Trans States controls Trans States, Compass and GoJet airlines, which make regional flights for mainline U.S. carriers including United Airlines. Bridgeton, Missouri-based Trans States also has an option to purchase 50 more E-Jets.
Embraer said firming up the Trans States order would give the company a backlog of 150 E175-E2 jets. The E175-E2 lists for $48.3 million; buyers typically get discounts. Embraer also has orders for 50 E190-E2 and 50 E195-E2 planes, according to a filing.
While Bombardier’s Chinese sales accord isn’t yet a firm order, that agreement -- and its list value of $1.28 billion -- added to optimism that the CSeries may finally be gaining ground.
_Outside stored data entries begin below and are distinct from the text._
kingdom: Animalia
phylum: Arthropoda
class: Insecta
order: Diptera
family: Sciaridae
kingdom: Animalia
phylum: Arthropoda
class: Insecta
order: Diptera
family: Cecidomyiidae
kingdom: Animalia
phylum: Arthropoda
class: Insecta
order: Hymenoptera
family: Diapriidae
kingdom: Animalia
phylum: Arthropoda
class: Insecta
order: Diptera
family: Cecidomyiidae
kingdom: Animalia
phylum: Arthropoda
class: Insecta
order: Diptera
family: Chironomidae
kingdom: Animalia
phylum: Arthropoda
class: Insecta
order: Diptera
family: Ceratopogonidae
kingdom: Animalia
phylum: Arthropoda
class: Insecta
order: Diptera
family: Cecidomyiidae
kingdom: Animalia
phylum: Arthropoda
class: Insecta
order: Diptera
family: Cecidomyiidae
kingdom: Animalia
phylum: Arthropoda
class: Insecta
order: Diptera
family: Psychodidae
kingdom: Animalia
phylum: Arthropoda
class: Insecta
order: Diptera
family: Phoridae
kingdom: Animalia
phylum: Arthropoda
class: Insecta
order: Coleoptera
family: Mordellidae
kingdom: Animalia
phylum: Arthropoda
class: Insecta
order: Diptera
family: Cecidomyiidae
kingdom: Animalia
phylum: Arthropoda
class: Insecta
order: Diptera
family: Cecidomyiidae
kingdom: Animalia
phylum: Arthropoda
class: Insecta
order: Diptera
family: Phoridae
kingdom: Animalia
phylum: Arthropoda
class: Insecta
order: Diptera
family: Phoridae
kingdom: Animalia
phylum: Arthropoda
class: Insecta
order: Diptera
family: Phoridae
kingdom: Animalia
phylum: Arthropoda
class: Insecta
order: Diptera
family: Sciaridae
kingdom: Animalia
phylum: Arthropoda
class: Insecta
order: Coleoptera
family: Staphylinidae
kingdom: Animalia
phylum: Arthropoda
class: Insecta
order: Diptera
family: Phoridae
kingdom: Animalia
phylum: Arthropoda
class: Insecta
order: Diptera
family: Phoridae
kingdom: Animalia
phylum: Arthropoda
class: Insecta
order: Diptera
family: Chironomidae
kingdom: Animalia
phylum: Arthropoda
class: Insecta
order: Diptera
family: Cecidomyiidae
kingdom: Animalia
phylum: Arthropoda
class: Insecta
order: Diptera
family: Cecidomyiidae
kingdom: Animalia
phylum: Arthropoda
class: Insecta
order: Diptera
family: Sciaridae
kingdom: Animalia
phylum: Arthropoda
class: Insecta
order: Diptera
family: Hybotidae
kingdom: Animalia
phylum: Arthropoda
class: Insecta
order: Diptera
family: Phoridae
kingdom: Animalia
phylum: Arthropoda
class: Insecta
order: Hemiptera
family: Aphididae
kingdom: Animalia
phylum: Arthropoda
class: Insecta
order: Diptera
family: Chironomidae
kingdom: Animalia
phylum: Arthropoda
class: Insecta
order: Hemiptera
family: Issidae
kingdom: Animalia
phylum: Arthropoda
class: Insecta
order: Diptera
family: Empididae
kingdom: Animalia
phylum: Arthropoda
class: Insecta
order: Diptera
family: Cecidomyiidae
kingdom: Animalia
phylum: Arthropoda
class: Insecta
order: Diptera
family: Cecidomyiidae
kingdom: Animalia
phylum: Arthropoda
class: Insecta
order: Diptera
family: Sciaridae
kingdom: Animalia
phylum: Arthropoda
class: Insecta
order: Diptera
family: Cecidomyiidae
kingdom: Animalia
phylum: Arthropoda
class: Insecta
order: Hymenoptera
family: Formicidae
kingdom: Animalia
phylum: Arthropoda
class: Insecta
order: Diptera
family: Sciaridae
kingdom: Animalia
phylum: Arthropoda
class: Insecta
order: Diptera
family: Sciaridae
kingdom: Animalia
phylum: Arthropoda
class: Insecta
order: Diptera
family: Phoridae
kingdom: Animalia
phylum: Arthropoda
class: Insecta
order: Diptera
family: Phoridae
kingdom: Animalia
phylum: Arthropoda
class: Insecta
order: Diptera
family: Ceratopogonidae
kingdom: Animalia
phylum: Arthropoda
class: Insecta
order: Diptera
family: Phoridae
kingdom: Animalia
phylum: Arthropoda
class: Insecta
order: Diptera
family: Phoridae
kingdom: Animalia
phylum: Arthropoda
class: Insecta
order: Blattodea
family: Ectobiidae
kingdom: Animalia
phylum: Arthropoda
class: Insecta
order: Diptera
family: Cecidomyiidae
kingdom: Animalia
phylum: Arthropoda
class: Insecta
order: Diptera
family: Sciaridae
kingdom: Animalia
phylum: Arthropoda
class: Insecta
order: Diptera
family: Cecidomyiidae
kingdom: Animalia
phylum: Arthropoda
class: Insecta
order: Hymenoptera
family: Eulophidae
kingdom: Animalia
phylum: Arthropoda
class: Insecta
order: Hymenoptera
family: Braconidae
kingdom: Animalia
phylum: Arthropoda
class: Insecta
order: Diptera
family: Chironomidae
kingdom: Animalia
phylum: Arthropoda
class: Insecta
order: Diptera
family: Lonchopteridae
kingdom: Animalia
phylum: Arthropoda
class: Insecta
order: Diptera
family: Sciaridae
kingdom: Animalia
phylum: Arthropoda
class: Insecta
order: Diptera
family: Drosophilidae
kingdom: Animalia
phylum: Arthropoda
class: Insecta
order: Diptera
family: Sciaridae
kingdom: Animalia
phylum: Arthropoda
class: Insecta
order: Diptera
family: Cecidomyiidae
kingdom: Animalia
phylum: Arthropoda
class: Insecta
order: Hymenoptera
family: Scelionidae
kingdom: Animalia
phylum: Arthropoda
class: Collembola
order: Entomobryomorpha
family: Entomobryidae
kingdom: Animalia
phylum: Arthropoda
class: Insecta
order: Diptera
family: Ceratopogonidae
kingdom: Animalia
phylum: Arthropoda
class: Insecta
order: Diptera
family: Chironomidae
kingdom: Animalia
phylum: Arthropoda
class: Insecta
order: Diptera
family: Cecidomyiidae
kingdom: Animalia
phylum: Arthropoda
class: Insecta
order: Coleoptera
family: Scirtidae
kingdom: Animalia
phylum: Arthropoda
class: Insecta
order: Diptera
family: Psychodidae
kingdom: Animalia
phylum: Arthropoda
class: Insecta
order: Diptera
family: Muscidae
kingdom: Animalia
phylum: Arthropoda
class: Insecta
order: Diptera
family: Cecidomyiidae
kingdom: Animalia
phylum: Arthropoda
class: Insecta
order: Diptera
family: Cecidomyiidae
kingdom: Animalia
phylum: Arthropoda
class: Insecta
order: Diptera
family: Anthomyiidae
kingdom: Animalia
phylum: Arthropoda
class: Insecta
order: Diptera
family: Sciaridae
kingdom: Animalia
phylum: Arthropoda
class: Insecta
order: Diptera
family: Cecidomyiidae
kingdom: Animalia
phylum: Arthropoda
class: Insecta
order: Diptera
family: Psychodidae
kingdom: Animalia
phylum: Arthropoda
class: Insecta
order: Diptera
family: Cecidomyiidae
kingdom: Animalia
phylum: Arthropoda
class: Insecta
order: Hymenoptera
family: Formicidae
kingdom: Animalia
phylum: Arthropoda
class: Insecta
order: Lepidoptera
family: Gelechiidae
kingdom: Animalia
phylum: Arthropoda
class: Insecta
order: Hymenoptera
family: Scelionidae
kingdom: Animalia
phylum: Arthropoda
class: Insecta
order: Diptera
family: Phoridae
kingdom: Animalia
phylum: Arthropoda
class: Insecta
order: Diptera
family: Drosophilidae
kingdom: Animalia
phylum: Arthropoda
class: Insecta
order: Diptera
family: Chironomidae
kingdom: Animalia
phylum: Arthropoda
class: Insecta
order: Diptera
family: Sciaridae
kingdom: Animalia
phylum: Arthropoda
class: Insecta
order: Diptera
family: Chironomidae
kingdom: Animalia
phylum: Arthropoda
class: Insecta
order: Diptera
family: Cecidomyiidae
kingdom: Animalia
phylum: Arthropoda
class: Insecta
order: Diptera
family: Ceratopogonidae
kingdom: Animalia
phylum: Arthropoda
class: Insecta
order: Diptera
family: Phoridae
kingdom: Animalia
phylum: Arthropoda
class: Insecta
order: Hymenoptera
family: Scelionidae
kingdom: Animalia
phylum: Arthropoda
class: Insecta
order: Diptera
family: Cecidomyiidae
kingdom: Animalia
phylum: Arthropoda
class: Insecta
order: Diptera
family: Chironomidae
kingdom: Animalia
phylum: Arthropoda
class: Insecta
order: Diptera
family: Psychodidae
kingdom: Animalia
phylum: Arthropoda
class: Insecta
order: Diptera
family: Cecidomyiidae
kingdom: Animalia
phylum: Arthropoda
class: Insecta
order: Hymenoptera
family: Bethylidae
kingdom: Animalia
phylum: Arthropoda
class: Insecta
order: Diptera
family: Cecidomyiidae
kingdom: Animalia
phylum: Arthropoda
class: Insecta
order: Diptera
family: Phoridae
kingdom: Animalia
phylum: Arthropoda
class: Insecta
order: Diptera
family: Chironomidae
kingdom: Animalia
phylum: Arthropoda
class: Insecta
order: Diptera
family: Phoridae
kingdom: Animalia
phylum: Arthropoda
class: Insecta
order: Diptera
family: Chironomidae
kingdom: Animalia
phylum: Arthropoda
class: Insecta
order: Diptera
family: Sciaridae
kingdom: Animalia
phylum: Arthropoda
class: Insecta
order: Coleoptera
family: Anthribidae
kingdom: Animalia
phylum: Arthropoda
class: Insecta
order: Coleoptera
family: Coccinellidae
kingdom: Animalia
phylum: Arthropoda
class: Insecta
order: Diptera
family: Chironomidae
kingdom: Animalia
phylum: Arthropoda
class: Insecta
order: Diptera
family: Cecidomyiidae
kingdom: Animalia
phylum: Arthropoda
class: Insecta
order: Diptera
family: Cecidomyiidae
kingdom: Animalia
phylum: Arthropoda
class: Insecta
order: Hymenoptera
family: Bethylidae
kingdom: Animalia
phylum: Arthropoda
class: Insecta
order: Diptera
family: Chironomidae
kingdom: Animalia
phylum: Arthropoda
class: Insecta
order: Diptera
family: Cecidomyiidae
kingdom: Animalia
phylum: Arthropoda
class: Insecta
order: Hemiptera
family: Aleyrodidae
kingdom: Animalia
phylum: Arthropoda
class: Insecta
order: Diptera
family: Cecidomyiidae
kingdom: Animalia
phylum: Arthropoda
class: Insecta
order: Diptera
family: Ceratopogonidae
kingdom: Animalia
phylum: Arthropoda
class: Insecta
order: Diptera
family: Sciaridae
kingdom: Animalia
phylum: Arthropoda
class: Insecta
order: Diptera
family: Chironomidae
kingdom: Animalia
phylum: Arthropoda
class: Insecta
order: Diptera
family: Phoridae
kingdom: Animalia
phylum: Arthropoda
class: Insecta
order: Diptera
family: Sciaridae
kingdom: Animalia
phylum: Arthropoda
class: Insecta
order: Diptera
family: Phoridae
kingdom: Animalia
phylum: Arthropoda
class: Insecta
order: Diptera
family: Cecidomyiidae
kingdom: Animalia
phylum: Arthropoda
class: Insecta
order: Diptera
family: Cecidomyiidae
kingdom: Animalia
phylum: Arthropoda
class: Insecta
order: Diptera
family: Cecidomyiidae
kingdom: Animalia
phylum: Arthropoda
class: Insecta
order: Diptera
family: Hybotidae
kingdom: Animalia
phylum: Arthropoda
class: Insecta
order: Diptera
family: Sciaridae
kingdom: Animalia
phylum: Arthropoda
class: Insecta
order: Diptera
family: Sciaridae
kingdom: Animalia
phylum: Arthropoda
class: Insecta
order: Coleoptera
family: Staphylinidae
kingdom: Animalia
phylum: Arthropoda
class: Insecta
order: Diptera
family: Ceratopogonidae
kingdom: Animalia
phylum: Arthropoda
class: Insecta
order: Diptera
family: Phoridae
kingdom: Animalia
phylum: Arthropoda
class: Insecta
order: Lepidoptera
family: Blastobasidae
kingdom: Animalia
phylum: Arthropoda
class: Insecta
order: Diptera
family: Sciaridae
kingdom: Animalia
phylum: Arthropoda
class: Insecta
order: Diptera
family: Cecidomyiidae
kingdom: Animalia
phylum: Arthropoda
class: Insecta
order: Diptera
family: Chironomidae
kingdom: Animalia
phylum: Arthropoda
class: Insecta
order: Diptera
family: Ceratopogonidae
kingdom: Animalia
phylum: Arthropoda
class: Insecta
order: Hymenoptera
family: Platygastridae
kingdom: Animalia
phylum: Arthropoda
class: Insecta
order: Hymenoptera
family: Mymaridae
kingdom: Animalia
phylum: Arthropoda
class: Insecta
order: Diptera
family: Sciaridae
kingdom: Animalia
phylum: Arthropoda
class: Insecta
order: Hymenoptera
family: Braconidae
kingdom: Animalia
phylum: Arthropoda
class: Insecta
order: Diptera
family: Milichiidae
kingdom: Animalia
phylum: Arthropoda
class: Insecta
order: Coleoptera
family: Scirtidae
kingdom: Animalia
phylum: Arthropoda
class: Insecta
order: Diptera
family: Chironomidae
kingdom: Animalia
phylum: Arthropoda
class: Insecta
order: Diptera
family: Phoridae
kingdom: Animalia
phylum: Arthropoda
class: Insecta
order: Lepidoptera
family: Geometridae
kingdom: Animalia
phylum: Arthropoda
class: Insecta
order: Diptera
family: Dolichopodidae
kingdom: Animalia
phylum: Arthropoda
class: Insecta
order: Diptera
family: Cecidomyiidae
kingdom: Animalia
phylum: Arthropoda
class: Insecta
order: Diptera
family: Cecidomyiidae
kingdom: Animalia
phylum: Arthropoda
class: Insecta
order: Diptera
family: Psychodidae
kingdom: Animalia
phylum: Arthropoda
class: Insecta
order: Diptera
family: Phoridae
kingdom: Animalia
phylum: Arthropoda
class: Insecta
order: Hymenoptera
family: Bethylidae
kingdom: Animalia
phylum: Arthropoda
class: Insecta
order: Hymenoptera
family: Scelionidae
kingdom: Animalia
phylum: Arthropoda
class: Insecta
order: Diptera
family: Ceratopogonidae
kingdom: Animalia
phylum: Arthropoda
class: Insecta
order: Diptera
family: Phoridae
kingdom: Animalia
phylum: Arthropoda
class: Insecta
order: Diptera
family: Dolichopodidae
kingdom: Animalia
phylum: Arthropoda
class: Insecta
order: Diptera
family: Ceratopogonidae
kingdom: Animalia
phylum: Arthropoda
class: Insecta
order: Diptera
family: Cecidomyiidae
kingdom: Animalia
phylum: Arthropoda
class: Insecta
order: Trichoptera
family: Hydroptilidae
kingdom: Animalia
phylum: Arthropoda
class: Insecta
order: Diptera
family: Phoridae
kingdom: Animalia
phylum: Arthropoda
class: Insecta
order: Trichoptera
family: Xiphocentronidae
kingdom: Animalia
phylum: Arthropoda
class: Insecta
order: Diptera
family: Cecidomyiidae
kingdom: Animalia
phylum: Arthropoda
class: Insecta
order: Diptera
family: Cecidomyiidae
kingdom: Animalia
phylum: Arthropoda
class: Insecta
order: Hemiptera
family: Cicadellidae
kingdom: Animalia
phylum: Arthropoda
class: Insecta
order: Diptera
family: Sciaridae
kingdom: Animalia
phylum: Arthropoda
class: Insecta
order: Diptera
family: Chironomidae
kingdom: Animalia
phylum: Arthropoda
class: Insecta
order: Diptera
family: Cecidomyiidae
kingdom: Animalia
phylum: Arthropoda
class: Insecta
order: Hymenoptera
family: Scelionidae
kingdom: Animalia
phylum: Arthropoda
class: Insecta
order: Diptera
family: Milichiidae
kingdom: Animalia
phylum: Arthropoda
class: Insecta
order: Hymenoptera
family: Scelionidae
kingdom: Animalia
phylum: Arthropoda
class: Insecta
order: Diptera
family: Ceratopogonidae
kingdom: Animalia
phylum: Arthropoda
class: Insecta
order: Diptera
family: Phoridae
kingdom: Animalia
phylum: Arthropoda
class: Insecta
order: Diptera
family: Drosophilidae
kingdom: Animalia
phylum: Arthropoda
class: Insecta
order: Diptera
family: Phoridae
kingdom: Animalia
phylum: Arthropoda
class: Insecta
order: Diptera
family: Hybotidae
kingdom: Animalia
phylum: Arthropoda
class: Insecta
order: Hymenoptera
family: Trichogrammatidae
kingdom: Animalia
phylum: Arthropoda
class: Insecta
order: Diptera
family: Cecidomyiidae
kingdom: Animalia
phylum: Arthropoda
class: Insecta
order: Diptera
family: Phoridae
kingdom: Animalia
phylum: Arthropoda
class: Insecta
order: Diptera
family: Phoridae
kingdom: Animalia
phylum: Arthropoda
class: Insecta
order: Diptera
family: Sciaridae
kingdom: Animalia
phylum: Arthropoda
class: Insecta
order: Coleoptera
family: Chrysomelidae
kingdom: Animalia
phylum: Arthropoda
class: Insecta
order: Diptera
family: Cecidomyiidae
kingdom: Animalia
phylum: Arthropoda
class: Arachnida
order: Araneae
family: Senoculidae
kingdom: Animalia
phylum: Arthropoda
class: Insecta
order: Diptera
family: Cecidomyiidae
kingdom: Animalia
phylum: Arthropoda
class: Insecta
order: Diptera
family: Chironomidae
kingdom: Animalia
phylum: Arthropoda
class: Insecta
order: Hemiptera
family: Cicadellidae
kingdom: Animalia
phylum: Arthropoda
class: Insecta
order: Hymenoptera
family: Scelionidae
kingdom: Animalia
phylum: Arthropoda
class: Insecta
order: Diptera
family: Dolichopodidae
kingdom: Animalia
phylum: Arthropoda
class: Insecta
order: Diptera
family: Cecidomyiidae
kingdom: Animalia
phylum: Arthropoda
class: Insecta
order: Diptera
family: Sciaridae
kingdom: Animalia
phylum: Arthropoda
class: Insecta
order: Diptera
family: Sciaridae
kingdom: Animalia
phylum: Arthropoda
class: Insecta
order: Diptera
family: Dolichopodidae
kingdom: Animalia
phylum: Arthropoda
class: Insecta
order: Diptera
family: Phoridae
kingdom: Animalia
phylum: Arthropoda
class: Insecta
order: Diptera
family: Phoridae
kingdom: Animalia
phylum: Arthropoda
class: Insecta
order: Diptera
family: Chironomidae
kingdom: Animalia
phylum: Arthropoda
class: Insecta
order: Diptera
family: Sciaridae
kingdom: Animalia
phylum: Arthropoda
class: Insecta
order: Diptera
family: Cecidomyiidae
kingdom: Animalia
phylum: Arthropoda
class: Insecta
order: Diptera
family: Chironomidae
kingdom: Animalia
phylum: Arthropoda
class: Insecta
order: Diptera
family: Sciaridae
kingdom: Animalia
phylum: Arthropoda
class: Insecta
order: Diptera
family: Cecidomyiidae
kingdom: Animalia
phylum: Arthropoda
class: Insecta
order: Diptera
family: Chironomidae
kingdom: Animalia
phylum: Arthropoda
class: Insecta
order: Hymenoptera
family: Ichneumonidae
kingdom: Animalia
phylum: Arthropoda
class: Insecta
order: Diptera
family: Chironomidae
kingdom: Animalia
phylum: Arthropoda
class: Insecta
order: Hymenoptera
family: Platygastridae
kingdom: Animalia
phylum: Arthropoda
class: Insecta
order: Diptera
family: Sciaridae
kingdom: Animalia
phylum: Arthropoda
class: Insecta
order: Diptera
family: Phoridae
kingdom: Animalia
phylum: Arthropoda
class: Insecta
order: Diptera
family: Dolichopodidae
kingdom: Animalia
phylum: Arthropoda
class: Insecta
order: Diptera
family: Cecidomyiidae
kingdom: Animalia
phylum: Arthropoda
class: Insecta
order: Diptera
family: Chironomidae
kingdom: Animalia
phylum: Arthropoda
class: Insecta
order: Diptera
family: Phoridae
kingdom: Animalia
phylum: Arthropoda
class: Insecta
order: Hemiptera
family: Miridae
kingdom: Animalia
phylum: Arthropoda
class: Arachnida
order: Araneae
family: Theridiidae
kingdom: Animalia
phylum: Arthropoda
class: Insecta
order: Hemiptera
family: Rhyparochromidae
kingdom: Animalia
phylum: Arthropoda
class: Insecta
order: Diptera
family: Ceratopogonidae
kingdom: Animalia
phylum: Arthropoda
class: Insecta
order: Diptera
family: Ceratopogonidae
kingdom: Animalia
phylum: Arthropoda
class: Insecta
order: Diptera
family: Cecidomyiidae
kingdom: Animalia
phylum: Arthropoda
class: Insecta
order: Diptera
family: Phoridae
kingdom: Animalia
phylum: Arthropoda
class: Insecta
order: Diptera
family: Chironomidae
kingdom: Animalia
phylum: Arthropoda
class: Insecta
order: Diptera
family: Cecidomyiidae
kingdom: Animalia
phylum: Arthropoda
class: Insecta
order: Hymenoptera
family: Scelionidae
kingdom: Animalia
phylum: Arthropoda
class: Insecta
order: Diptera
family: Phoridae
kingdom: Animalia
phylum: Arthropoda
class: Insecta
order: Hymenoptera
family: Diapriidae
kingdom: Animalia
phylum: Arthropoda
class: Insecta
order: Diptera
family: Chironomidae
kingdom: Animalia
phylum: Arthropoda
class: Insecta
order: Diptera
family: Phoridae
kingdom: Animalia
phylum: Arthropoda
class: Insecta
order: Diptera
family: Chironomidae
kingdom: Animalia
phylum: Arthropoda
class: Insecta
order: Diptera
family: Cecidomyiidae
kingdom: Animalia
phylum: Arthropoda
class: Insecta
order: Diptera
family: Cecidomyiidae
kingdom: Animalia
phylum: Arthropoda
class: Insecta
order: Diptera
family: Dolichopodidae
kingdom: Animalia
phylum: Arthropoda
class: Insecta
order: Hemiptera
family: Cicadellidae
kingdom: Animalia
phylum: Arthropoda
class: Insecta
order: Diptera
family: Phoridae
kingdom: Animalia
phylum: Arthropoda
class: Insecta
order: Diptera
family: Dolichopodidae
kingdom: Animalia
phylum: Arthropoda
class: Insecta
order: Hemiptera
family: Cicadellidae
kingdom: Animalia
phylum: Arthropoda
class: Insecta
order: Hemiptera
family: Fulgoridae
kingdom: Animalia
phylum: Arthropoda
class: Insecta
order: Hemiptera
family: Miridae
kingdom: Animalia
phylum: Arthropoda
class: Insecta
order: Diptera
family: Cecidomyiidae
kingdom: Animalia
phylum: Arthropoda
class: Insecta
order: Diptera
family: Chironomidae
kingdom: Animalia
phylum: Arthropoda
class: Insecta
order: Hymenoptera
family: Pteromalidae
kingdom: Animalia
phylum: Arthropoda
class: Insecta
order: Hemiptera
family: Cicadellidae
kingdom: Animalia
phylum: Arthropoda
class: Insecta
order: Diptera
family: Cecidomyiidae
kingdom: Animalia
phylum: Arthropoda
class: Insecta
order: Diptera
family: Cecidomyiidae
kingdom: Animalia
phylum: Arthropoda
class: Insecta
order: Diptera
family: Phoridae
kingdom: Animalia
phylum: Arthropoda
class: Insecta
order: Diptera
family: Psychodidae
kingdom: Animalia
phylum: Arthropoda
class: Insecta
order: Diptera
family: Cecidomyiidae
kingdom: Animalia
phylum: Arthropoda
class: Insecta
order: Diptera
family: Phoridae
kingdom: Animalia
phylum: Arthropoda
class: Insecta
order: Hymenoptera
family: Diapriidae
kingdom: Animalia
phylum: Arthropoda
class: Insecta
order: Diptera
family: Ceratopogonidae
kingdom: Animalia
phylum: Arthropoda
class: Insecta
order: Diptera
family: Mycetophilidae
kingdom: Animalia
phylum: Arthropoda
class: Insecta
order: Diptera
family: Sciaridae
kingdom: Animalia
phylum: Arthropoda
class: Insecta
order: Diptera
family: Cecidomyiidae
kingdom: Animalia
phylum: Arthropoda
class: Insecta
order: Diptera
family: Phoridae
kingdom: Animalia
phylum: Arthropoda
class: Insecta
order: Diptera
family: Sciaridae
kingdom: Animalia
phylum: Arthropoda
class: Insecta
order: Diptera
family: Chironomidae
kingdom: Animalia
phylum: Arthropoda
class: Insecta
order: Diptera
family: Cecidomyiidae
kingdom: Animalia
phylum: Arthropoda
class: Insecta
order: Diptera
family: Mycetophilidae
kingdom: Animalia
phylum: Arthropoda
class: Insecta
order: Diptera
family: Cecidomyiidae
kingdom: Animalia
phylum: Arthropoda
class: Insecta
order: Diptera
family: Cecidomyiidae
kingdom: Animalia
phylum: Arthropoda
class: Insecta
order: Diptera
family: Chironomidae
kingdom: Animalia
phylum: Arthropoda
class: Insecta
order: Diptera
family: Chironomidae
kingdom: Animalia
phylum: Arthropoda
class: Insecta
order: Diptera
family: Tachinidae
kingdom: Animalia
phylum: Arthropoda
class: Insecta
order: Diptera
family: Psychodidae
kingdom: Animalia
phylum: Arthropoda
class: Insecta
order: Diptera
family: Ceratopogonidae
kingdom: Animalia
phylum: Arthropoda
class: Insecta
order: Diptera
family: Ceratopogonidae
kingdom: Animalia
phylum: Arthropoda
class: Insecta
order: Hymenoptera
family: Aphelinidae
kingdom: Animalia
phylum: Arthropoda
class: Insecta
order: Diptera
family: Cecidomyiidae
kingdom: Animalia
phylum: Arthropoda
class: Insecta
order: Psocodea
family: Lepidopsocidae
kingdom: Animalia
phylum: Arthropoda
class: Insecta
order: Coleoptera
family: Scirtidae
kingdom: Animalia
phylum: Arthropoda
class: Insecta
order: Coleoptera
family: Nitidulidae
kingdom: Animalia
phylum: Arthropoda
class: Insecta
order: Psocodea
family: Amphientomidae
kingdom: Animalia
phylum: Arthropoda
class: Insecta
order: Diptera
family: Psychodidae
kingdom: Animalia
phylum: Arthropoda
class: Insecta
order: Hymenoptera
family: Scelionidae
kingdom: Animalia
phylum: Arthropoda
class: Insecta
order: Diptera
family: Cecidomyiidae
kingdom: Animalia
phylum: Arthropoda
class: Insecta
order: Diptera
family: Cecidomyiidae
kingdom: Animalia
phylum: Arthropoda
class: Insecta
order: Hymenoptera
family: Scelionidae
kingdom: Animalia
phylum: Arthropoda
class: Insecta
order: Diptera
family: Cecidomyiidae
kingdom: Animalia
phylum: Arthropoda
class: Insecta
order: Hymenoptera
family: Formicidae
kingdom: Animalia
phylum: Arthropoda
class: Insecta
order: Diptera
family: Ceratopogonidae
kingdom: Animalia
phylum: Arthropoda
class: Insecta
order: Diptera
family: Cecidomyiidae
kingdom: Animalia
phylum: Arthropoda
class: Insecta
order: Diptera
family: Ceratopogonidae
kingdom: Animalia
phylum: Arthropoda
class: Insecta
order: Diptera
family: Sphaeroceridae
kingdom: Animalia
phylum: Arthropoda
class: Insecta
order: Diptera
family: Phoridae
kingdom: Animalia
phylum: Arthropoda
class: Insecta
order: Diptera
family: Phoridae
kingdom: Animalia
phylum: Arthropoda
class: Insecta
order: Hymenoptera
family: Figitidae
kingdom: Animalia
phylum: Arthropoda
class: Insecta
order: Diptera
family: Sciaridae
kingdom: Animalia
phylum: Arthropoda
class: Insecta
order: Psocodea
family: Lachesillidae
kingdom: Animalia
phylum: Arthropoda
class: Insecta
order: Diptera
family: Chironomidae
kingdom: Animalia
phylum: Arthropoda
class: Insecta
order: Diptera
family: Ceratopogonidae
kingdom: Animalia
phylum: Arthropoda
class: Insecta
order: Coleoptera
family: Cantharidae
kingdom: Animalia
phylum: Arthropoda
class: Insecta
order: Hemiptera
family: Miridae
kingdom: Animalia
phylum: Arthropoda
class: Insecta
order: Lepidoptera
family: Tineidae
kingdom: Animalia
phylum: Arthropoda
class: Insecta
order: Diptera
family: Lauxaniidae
On July 12, lessor Falko Regional Aircraft Ltd. signed letters of intent for as many as 24 CSeries jets from Montreal-based Bombardier.
Neither of those deal announcements gave a timeline for a firm order. The CSeries had 203 orders heading into the Farnborough show, short of the goal of 300 by the time the plane enters commercial service in 2015’s second half.
Bombardier’s widely traded Class B shares rose 1.6 percent, the most in a month, to C$3.83 at the close in Toronto. Embraer gained 3.3 percent to 22.07 reais in Sao Paulo.
Bombardier also said that it signed a letter of intent to sell four CSeries planes to Petra Airlines and converted a previous agreement with Falcon Aviation to a two-jet order.
The setbacks for the CSeries include schedule delays and cost overruns, and the four-plane test fleet was grounded after a May incident in which an engine caught fire during a ground trial. Bombardier and engine maker Pratt & Whitney said they are working on fixes to pave the way for resuming test flights in a matter of weeks.